**What you are asked to do**
Show every line in the records below that contains the string "käyttöehdot", copying each line in full. Matching is case-sensitive.

[Stored items from a collection]
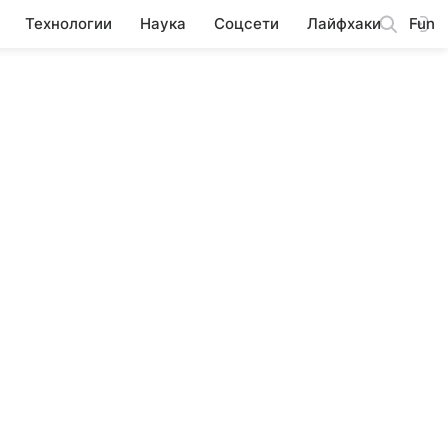
Технологии
Наука
Соцсети
Лайфхаки
Fun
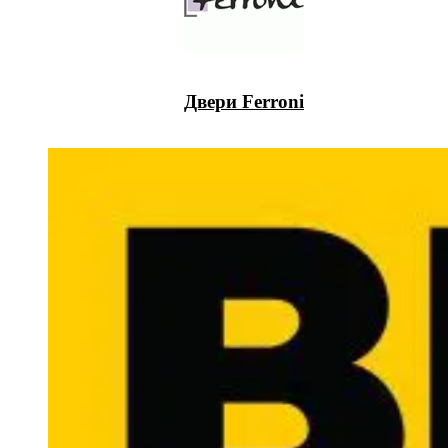
Двери Ferroni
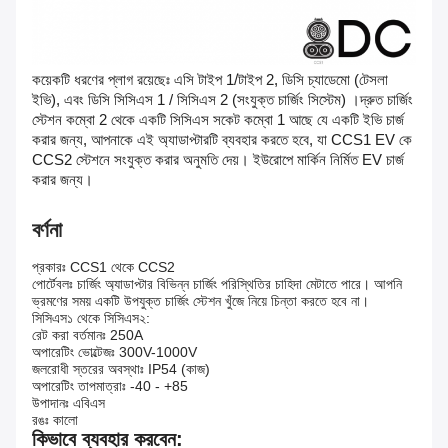
কয়েকটি ধরণের প্লাগ রয়েছেঃ এসি টাইপ 1/টাইপ 2, ডিসি চ্যাডেমো (টেসলা
ইভি), এবং ডিসি সিসিএস 1 / সিসিএস 2 (সংযুক্ত চার্জিং সিস্টেম) ।দ্রুত চার্জিং
স্টেশন কম্বো 2 থেকে একটি সিসিএস সকেট কম্বো 1 আছে যে একটি ইভি চার্জ
করার জন্য, আপনাকে এই অ্যাডাপ্টারটি ব্যবহার করতে হবে, যা CCS1 EV কে
CCS2 স্টেশনে সংযুক্ত করার অনুমতি দেয়। ইউরোপে মার্কিন নির্মিত EV চার্জ
করার জন্য।
বর্ণনা
প্রকারঃ CCS1 থেকে CCS2
পোর্টেবলঃ চার্জিং অ্যাডাপ্টার বিভিন্ন চার্জিং পরিস্থিতির চাহিদা মেটাতে পারে। আপনি
ভ্রমণের সময় একটি উপযুক্ত চার্জিং স্টেশন খুঁজে নিয়ে চিন্তা করতে হবে না।
সিসিএস১ থেকে সিসিএস২:
রেট করা বর্তমানঃ 250A
অপারেটিং ভোল্টেজঃ 300V-1000V
জলরোধী স্তরের অবস্থাঃ IP54 (কাজ)
অপারেটিং তাপমাত্রাঃ -40 - +85
উপাদানঃ এবিএস
রঙঃ কালো
কিভাবে ব্যবহার করবেন:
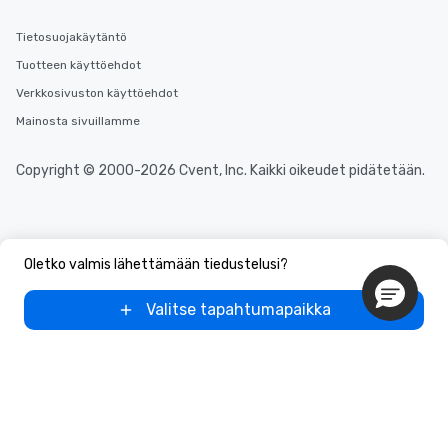
Tietosuojakäytäntö
Tuotteen käyttöehdot
Verkkosivuston käyttöehdot
Mainosta sivuillamme
Copyright © 2000-2026 Cvent, Inc. Kaikki oikeudet pidätetään.
Oletko valmis lähettämään tiedustelusi?
Valitse tapahtumapaikka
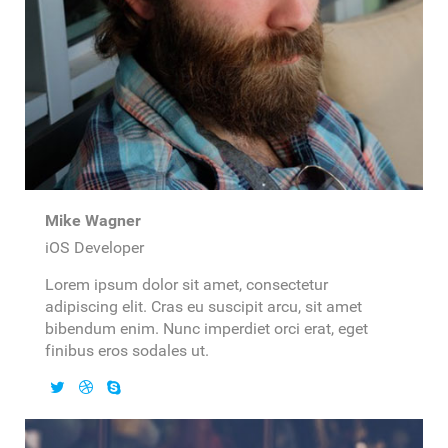
Mike Wagner
iOS Developer
Lorem ipsum dolor sit amet, consectetur
adipiscing elit. Cras eu suscipit arcu, sit amet
bibendum enim. Nunc imperdiet orci erat, eget
finibus eros sodales ut.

**Exercise output**
Tuotteen käyttöehdot
Verkkosivuston käyttöehdot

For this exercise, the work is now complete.